Monday, 7 December 2015

Revisioning the Social and Human Sciences with Big Data: A Colloquium

By John W. Mohr, Ronald L. Breiger and Robin Wagner-Pacifici

The Special Theme that we have edited for Big Data & Society is entitled “Conceiving the Social with Big Data: A Colloquium of Social and Cultural Scientists.” It brings together 18 short essays by a number of scholars who are “early adopters” of new methods of analyzing Big Data to address issues in the social and human sciences.  The question we asked our contributors was how the use of these methods and these types of data can lead to different (implicit or explicit) understandings about how to think about the social.  As these essays make clear, there is also the important question of how working with Big Data can lead to changes at a deep level in researchers’ conceptions of the nature of science.

The resulting collection contains remarkable and incisive essays that raise a wide range of issues about how Big Data is increasingly implicated in practices and theorization in the humanities and social sciences.  As a way to synthesize this material we wrote a substantive introductory essay, “Ontologies, Methodologies and the Uses of Big Data in the Social and Cultural Sciences,” that summarizes our perspective on the essays and on how they raise a number of “puzzles about the locus and nature of human life, the nature of interpretation, the categorical constructions of individual entities and agents, the nature and relevance of contexts and temporalities, and the determinations of causality.”  We organize this discussion around a series of analytic binaries: Life/Data, Mind/Machine, and Induction/Deduction.

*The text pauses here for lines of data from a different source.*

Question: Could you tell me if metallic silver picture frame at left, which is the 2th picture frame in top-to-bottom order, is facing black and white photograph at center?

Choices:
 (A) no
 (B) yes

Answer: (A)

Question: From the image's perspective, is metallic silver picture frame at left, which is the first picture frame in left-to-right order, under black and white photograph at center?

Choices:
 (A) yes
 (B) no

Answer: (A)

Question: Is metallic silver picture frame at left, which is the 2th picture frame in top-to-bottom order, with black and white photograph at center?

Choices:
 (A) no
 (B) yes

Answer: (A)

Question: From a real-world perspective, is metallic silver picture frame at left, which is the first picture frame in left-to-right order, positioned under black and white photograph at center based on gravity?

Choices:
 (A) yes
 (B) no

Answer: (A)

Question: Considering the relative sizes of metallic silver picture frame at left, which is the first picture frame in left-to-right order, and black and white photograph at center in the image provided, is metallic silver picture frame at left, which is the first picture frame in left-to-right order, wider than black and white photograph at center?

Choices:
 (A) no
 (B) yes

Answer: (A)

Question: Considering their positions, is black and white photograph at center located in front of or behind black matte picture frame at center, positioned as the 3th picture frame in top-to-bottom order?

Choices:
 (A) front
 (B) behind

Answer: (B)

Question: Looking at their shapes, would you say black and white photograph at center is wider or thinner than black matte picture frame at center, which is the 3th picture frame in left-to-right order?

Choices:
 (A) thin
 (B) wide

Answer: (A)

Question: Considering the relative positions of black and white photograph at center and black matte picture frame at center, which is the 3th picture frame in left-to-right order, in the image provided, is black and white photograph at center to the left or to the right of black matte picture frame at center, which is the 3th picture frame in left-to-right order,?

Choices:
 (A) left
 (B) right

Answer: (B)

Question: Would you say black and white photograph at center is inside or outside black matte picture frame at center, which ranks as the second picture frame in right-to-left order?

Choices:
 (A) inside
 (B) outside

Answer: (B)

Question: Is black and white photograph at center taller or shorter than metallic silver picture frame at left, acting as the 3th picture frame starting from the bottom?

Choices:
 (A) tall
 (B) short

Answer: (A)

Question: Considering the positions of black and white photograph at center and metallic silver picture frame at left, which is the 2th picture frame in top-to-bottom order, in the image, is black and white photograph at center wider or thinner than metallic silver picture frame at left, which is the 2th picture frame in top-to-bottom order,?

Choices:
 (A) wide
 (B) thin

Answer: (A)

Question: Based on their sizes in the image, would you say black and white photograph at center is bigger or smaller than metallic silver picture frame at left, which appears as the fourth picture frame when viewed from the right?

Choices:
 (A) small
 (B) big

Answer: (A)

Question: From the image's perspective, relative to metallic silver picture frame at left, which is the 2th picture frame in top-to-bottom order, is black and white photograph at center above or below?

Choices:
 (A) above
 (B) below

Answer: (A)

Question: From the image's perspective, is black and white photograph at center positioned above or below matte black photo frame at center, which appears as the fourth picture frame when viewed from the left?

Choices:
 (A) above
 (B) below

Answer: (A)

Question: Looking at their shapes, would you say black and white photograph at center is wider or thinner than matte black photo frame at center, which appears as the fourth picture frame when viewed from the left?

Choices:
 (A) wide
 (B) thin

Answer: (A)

But the back story to this special theme is also interesting.  It begins with the Theory Section of the American Sociological Association (ASA).  Robin Wagner-Pacifici was the chair of this section in 2014-2015 and responsible for coming up with the conference program for the meetings in San Francisco.  She asked John Mohr to organize a session on the topic “Theory in the Era of Big Data.”  Mohr invited four papers and he asked Ronald Breiger to serve as the discussant for the panel.  The session itself was charged with energy and presented to a standing room only crowd.  In the discussion period, Gene Johnsen, a mathematician who works on network theory, stood up to request that we find a way to publish the papers (as a group) so that people could gain access to the materials and ideas that had been presented that day.

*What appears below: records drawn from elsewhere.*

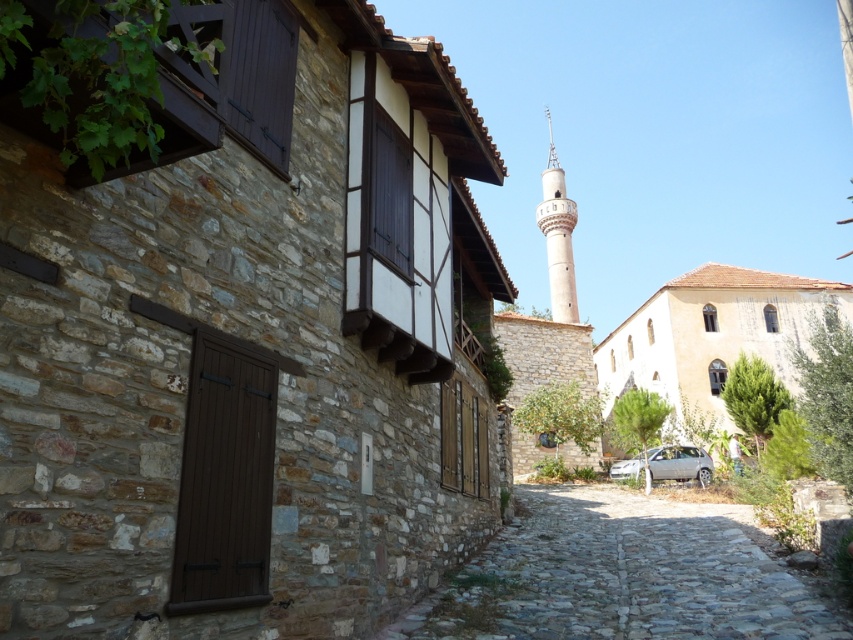
Consider the image. You are standing on the cobblestone street and want to determine the relative positions of two points marked in the scene. Which point, point (729, 621) or point (666, 448), is closer to you?

Point (729, 621) is closer to the viewer than point (666, 448).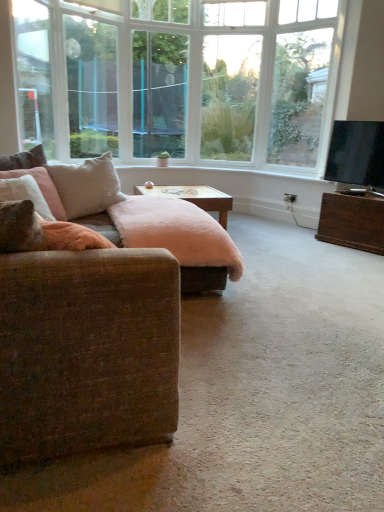
Where is `wooden coffee table at right, which appears as the second table when viewed from the left`? wooden coffee table at right, which appears as the second table when viewed from the left is located at coordinates (352, 221).

What do you see at coordinates (194, 197) in the screenshot? The width and height of the screenshot is (384, 512). I see `woodenobject at center, which is the first table in left-to-right order` at bounding box center [194, 197].

Measure the distance between white soft pillow at upper left, the first pillow from the right, and camera.

white soft pillow at upper left, the first pillow from the right, is 2.67 meters away from camera.

Image resolution: width=384 pixels, height=512 pixels. Describe the element at coordinates (356, 153) in the screenshot. I see `black glossy tv at right` at that location.

The width and height of the screenshot is (384, 512). I want to click on velvet pink pillow at left, which is the second pillow in right-to-left order, so click(24, 159).

In order to click on wooden coffee table at right, placed as the first table when sorted from right to left in this screenshot , I will do `click(352, 221)`.

From a real-world perspective, is white soft pillow at upper left, acting as the second pillow starting from the left, positioned above or below black glossy tv at right?

Clearly, from a real-world perspective, white soft pillow at upper left, acting as the second pillow starting from the left, is below black glossy tv at right.

Can you tell me how much white soft pillow at upper left, the first pillow from the right, and black glossy tv at right differ in facing direction?

179 degrees.

Which of these two, white soft pillow at upper left, the first pillow from the right, or black glossy tv at right, is bigger?

Bigger between the two is white soft pillow at upper left, the first pillow from the right.

Based on the photo, can you confirm if textured brown couch at left is positioned to the left of wooden coffee table at right, placed as the first table when sorted from right to left?

Indeed, textured brown couch at left is positioned on the left side of wooden coffee table at right, placed as the first table when sorted from right to left.

Between textured brown couch at left and wooden coffee table at right, which appears as the second table when viewed from the left, which one has smaller width?

wooden coffee table at right, which appears as the second table when viewed from the left.

Is wooden coffee table at right, placed as the first table when sorted from right to left, surrounded by textured brown couch at left?

No, wooden coffee table at right, placed as the first table when sorted from right to left, is not inside textured brown couch at left.

Based on the photo, how many degrees apart are the facing directions of textured brown couch at left and wooden coffee table at right, which appears as the second table when viewed from the left?

154 degrees.

Is clear glass window screen at upper left, marked as the second window screen in a right-to-left arrangement, at the right side of wooden coffee table at right, which appears as the second table when viewed from the left?

No, clear glass window screen at upper left, marked as the second window screen in a right-to-left arrangement, is not to the right of wooden coffee table at right, which appears as the second table when viewed from the left.

Based on the photo, considering the sizes of objects clear glass window screen at upper left, the first window screen viewed from the left, and wooden coffee table at right, which appears as the second table when viewed from the left, in the image provided, who is shorter, clear glass window screen at upper left, the first window screen viewed from the left, or wooden coffee table at right, which appears as the second table when viewed from the left,?

wooden coffee table at right, which appears as the second table when viewed from the left, is shorter.

From the image's perspective, which one is positioned higher, clear glass window screen at upper left, marked as the second window screen in a right-to-left arrangement, or wooden coffee table at right, which appears as the second table when viewed from the left?

clear glass window screen at upper left, marked as the second window screen in a right-to-left arrangement, appears higher in the image.

How different are the orientations of clear glass window screen at upper left, marked as the second window screen in a right-to-left arrangement, and wooden coffee table at right, which appears as the second table when viewed from the left, in degrees?

The facing directions of clear glass window screen at upper left, marked as the second window screen in a right-to-left arrangement, and wooden coffee table at right, which appears as the second table when viewed from the left, are 93.9 degrees apart.

From a real-world perspective, is woodenobject at center, the 2th table viewed from the right, beneath wooden coffee table at right, which appears as the second table when viewed from the left?

Yes, from a real-world perspective, woodenobject at center, the 2th table viewed from the right, is below wooden coffee table at right, which appears as the second table when viewed from the left.

From the image's perspective, which one is positioned lower, woodenobject at center, which is the first table in left-to-right order, or wooden coffee table at right, placed as the first table when sorted from right to left?

wooden coffee table at right, placed as the first table when sorted from right to left, appears lower in the image.

Is woodenobject at center, which is the first table in left-to-right order, in front of or behind wooden coffee table at right, which appears as the second table when viewed from the left, in the image?

woodenobject at center, which is the first table in left-to-right order, is positioned farther from the viewer than wooden coffee table at right, which appears as the second table when viewed from the left.

What are the coordinates of `table that appears below the wooden coffee table at right, placed as the first table when sorted from right to left (from a real-world perspective)` in the screenshot? It's located at (194, 197).

Who is more distant, clear glass window screen at upper left, marked as the second window screen in a right-to-left arrangement, or black glossy tv at right?

clear glass window screen at upper left, marked as the second window screen in a right-to-left arrangement, is further from the camera.

Looking at this image, considering the sizes of objects clear glass window screen at upper left, the first window screen viewed from the left, and black glossy tv at right in the image provided, who is wider, clear glass window screen at upper left, the first window screen viewed from the left, or black glossy tv at right?

black glossy tv at right is wider.

Considering the positions of point (68, 45) and point (350, 177), is point (68, 45) closer or farther from the camera than point (350, 177)?

Point (68, 45).

At what (x,y) coordinates should I click in order to perform the action: click on the 1st window screen positioned above the black glossy tv at right (from a real-world perspective). Please return your answer as a coordinate pair (x, y). Looking at the image, I should click on (91, 86).

Which object is positioned more to the left, black glossy tv at right or wooden coffee table at right, placed as the first table when sorted from right to left?

black glossy tv at right is more to the left.

Is black glossy tv at right smaller than wooden coffee table at right, placed as the first table when sorted from right to left?

Yes, black glossy tv at right is smaller than wooden coffee table at right, placed as the first table when sorted from right to left.

Is black glossy tv at right inside the boundaries of wooden coffee table at right, placed as the first table when sorted from right to left, or outside?

black glossy tv at right is not enclosed by wooden coffee table at right, placed as the first table when sorted from right to left.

While Gene’s request was the original impetus for this collection we credit Kevin Lewis with the innovation that brought the special issue to fruition.  He suggested that we design this as a forum for short essays in which authors could reflect upon their own experiences in a more theoretical and reflexive manner thereby enabling a type of writing that they might not be able to express in a more conventional research article.  We quickly saw the wisdom in this vision and agreed.  We were able to include three of the original panelists who presented at the ASA Theory Session and they are represented here by the essay on “Wikipedia, Sociology, and the Promise and Pitfalls of Big Data” by Julia Adams and Hannah Brueckner, “The Paradox of Active Users,” by Patrick Park  and Michael Macy and “Big Data and the Danger of Being Precisely Inaccurate” by Daniel McFarland.  Ronald Breiger’s remarks as discussant formed the basis for the essay that he publishes here entitled “Scaling Down.”

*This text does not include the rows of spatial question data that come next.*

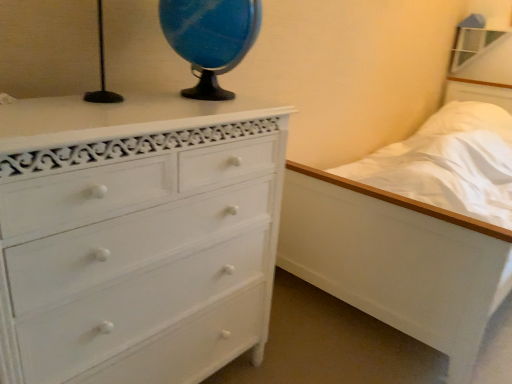
Measure the distance between point (508,261) and camera.

4.62 feet.

You are a GUI agent. You are given a task and a screenshot of the screen. Output one action in this format:
    pyautogui.click(x=<x>, y=<y>)
    Task: Click on the blue marble globe at upper center
    Image resolution: width=512 pixels, height=384 pixels.
    Given the screenshot: What is the action you would take?
    pyautogui.click(x=210, y=38)

Measure the distance from blue marble globe at upper center to white wooden bed at right.

The distance of blue marble globe at upper center from white wooden bed at right is 85.83 centimeters.

Can you confirm if blue marble globe at upper center is positioned to the left of white wooden bed at right?

Yes.

Is blue marble globe at upper center beside white wooden bed at right?

No, blue marble globe at upper center is not in contact with white wooden bed at right.

Considering the relative sizes of blue marble globe at upper center and white wooden bed at right in the image provided, is blue marble globe at upper center wider than white wooden bed at right?

In fact, blue marble globe at upper center might be narrower than white wooden bed at right.

Considering the sizes of blue marble globe at upper center and white painted wood chest of drawers at left in the image, is blue marble globe at upper center bigger or smaller than white painted wood chest of drawers at left?

Clearly, blue marble globe at upper center is smaller in size than white painted wood chest of drawers at left.

From the picture: Does blue marble globe at upper center appear on the left side of white painted wood chest of drawers at left?

No.

Can you tell me how much blue marble globe at upper center and white painted wood chest of drawers at left differ in facing direction?

0.00178 degrees separate the facing orientations of blue marble globe at upper center and white painted wood chest of drawers at left.

Looking at this image, is blue marble globe at upper center wider or thinner than white painted wood chest of drawers at left?

blue marble globe at upper center is thinner than white painted wood chest of drawers at left.

Is white wooden bed at right next to white painted wood chest of drawers at left?

white wooden bed at right is not next to white painted wood chest of drawers at left, and they're not touching.

Looking at this image, is white wooden bed at right in front of white painted wood chest of drawers at left?

No.

Which is nearer, (364, 278) or (93, 350)?

Point (364, 278) is positioned farther from the camera compared to point (93, 350).

Is blue marble globe at upper center completely or partially inside white wooden bed at right?

No.

Can you confirm if white wooden bed at right is bigger than blue marble globe at upper center?

Yes.

From the image's perspective, is white wooden bed at right positioned above or below blue marble globe at upper center?

Based on their image positions, white wooden bed at right is located beneath blue marble globe at upper center.

Is point (391, 300) more distant than point (260, 11)?

Yes, it is.

Considering the relative positions of white painted wood chest of drawers at left and blue marble globe at upper center in the image provided, is white painted wood chest of drawers at left to the left or to the right of blue marble globe at upper center?

white painted wood chest of drawers at left is to the left of blue marble globe at upper center.

Which of these two, white painted wood chest of drawers at left or blue marble globe at upper center, stands shorter?

blue marble globe at upper center is shorter.

Can you confirm if white painted wood chest of drawers at left is thinner than blue marble globe at upper center?

In fact, white painted wood chest of drawers at left might be wider than blue marble globe at upper center.

How distant is white painted wood chest of drawers at left from blue marble globe at upper center?

A distance of 15.17 inches exists between white painted wood chest of drawers at left and blue marble globe at upper center.

Between point (56, 253) and point (385, 232), which one is positioned behind?

The point (385, 232) is farther.

In the scene shown: Considering the relative sizes of white painted wood chest of drawers at left and white wooden bed at right in the image provided, is white painted wood chest of drawers at left shorter than white wooden bed at right?

Answer: No, white painted wood chest of drawers at left is not shorter than white wooden bed at right.

From a real-world perspective, is white painted wood chest of drawers at left physically located above or below white wooden bed at right?

white painted wood chest of drawers at left is situated higher than white wooden bed at right in the real world.

Does white painted wood chest of drawers at left lie behind white wooden bed at right?

No.

Locate an element on the screen. The image size is (512, 384). bed behind the blue marble globe at upper center is located at coordinates (397, 260).

At what (x,y) coordinates should I click in order to perform the action: click on chest of drawers below the blue marble globe at upper center (from a real-world perspective). Please return your answer as a coordinate pair (x, y). Image resolution: width=512 pixels, height=384 pixels. Looking at the image, I should click on (136, 237).

From the image, which object appears to be nearer to white painted wood chest of drawers at left, blue marble globe at upper center or white wooden bed at right?

blue marble globe at upper center is closer to white painted wood chest of drawers at left.

From the image, which object appears to be nearer to blue marble globe at upper center, white painted wood chest of drawers at left or white wooden bed at right?

Based on the image, white painted wood chest of drawers at left appears to be nearer to blue marble globe at upper center.

Based on their spatial positions, is white painted wood chest of drawers at left or blue marble globe at upper center closer to white wooden bed at right?

white painted wood chest of drawers at left.

From the image, which object appears to be farther from blue marble globe at upper center, white wooden bed at right or white painted wood chest of drawers at left?

Among the two, white wooden bed at right is located further to blue marble globe at upper center.

Considering their positions, is blue marble globe at upper center positioned closer to white wooden bed at right than white painted wood chest of drawers at left?

Among the two, white painted wood chest of drawers at left is located nearer to white wooden bed at right.

From the image, which object appears to be farther from white painted wood chest of drawers at left, white wooden bed at right or blue marble globe at upper center?

white wooden bed at right is positioned further to the anchor white painted wood chest of drawers at left.

At what (x,y) coordinates should I click in order to perform the action: click on table lamp between white painted wood chest of drawers at left and white wooden bed at right from left to right. Please return your answer as a coordinate pair (x, y). This screenshot has height=384, width=512. Looking at the image, I should click on pyautogui.click(x=210, y=38).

From there we began to add to our list of sociologists who have been working in significant new ways with Big Data.  We invited Chris Bail (“Lost in a Random Forest: Using Big Data to Study Rare Events”), Paul DiMaggio (“Adapting Computational Text Analysis to Social Science (and Vice Versa”),  Amir Goldberg (“In Defense of Forensic Social Science”), Tim Hannigan (“Close Encounters of the Conceptual Kind:  Disambiguating Social Structure from Text”), Monica Lee and John Martin (“Surfeit and Surface”), Sophie Mützel (“Facing Big Data: Making Sociology Relevant ”) and Wouter de Nooy (“Structure from Interaction Events ”) to join the party. Peter Bearman (“Big Data and Historical Social Science”) was a late addition. Also, with more room to maneuver, we invited key contributors beyond sociology, including two innovative scholars from the humanities, Rachel Buurma (“Topic Modeling Against Totality: Anthony Trollope’s Barsetshire Series”) and Ted Underwood (“The Literary Uses of High-Dimensional Space”), and two pioneers from the information sciences, Jana Diesner (“Small Decisions with Big Impact for Data Analytics”) and Ryan Shaw (“Big Data and Reality”) to consider and reflect upon these same matters.

We approached Editor Evelyn Ruppert about publishing the collection in what was (at the time) this still rather new journal. She and her board were very supportive and the rest, as they say, is history. Or rather, the rest is this quite extraordinary collection of essays on the impacts of Big Data on the social and human sciences that we invite you to explore.